Unlike other noisy air guns, this one features a state-of-the-art Gamo ND52 noise-dampening system that reduces muzzle noise up to 52 percent. The special
precision-rifled steel barrel has a composite jacket to reduce weight and increase accuracy. It only weights 5.28 pounds.
Other features include a Shock Wave Absorber recoil pad that absorbs 74 percent of the recoil — a great feature for younger shooters. I think it’s a great starter gun for young hunters.
In addition, the adjustable trigger pull is a crisp and safe 3.74 pounds. Also included in the package is a Gamo 3-9x40mm fully adjustable (windage and elevation) scope with fully coated lens, 30/30 reticle and one-year warranty.
AT THE RANGE
The first thing I noticed when I shouldered the Bone Collector was how comfortable the inserts were and the solid hold I could get on the rifle. And when I squeezed off the first shot, I was quite satisfied with the factory setting of the two-stage adjustable trigger. I also like the warning signal (a soft click) just before the shot when I slowly squeezed the trigger. Both were important features that aided the accuracy of this rifle.
I was shooting with two friends, and we agreed the new Bull Whisper was quieter than we had expected. The new innovation incorporates sound dampers into the gun’s barrel. The compressed air propels the pellet and passes through the Bull Whisper, which keeps part of the air reducing the noise without affecting the velocity of the PBA Platinum pellet. And these pellets retain 100 percent of their weight after expansion.
When I opened the box and removed the scope, I immediately noticed that the rings were already attached, which, when mounted on the barrel, resulted in perfect alignment of the vertical and horizontal reticle, which is also very important for accuracy on any scoped firearm.

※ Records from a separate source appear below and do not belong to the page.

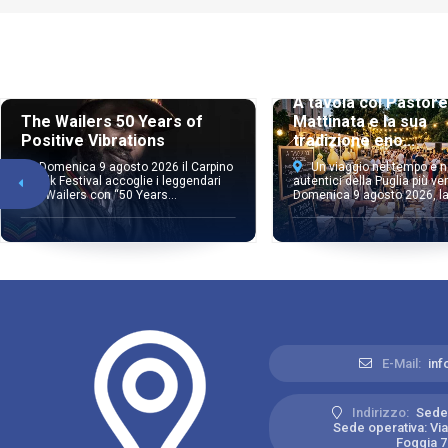
A tavola col Pastore
The Wailers 50 Years of
Mattinata e la sua
Positive Vibrations
tradizione eno...
Domenica 9 agosto 2026 il Carpino
Un viaggio nel tempo e n
in Folk Festival accoglie i leggendari
autentici della Puglia più ver
The Wailers con “50 Years...
Domenica 9 agosto 2026, la 
E-Mail:
inf
Indirizzo:
Sede 
Sede operativa: Vial
Foggia 71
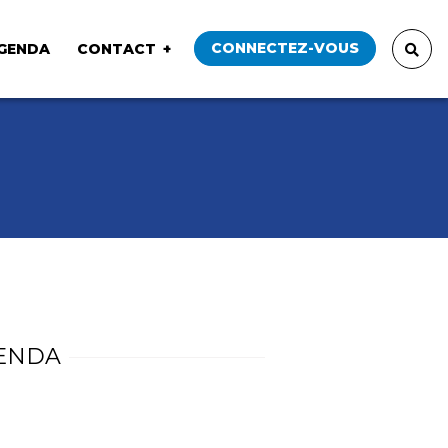
CONNECTEZ-VOUS
GENDA
CONTACT
ENDA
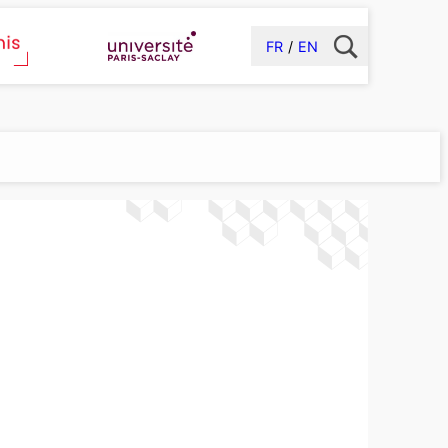
FR
EN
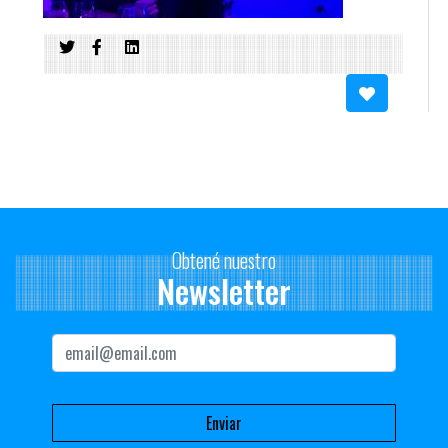
Obtené nuestro
Newsletter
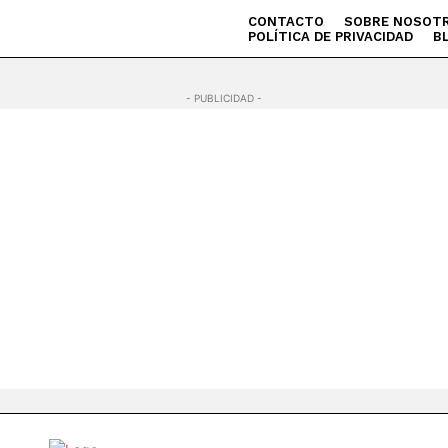
CONTACTO
SOBRE NOSOT
POLÍTICA DE PRIVACIDAD
B
- PUBLICIDAD -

All shooting was done from a solid bench-rest position. On my first shot, I was impressed with the two-stage trigger and the remaining overall sighting-in was quite easy. When the Gamo staff said this air rifle and pellets were accurate, they weren’t kidding.
We all shot the gun more times than needed to sight it in, but it was fun, and when I left the range, the last three-shot group could be covered with a dime.

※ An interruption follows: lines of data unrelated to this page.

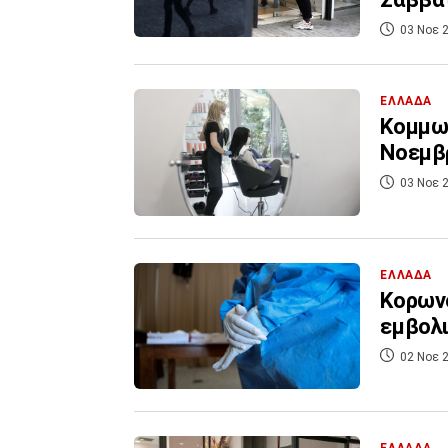
03 Νοε 2
ΕΛΛΑΔΑ
Κομμωτ
Νοεμβρ
03 Νοε 2
ΕΛΛΑΔΑ
Κορωνο
εμβολ
02 Νοε 2
ΕΛΛΑΔΑ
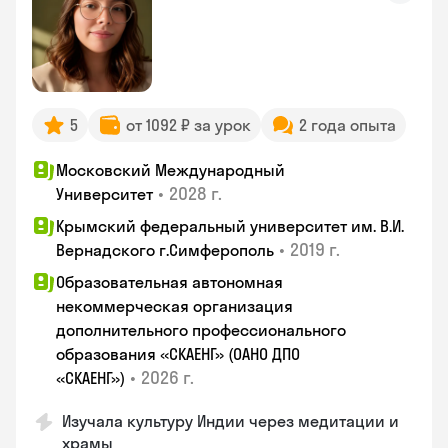
5
от 1092 ₽ за урок
2 года опыта
Московский Международный
•
2028 г.
Университет
Крымский федеральный университет им. В.И.
•
2019 г.
Вернадского г.Симферополь
Образовательная автономная
некоммерческая организация
дополнительного профессионального
образования «СКАЕНГ» (ОАНО ДПО
•
2026 г.
«СКАЕНГ»)
Изучала культуру Индии через медитации и
храмы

One thing I did not know about Gamo’s accuracy was the importance of their PBA Platinum Pellets. Gamo is the world’s largest manufacturer of air gun pellets.
Their goal is to produce the most accurate air gun ammunition, and they do it by monitoring to the strictest standards to insure consistent shape and highest quality.

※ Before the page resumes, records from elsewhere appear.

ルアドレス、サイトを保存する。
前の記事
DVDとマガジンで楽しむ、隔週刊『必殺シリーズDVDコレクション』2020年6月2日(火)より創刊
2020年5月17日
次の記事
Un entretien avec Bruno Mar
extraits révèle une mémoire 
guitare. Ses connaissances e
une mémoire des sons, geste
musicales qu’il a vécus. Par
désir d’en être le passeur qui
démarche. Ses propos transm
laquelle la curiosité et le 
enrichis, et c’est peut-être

Each pellet type is tested through actual firing of random lot samplings. If a lot groups outside of seven-eighths of an inch at 10 or 25 meters, the entire lot is discarded.
PLINKING AND HUNTING
My plans for the Bone Collector for the remainder of the summer will be a once-a-week, air-plinking and helping some farmers with their pigeon problems. Frog legs might also be on my daylight hunting list.
I recently saw a woodchuck on the edge of a field less than 10 yards from a thick hedge road. I have seen Mr. Chuck three times now in that field. So chances are good I’ll make my way into the woods before sunup and wait to see if he comes out for breakfast.
Air guns may be used for hunting small game. Air guns are defined as firearms that use spring or compressed air (not gunpowder) to propel a single projectile that is .17 caliber or larger and produces a muzzle velocity of at least 600 feet per second. Smooth or rifled air guns are allowed.
Air guns may be used to hunt squirrels, rabbits, ruffed grouse and furbearers that may be hunted (racoons and coyotes) and
unprotected species. They cannot be used to hunt waterfowl, pheasant or turkey. A current small-game hunting license is required.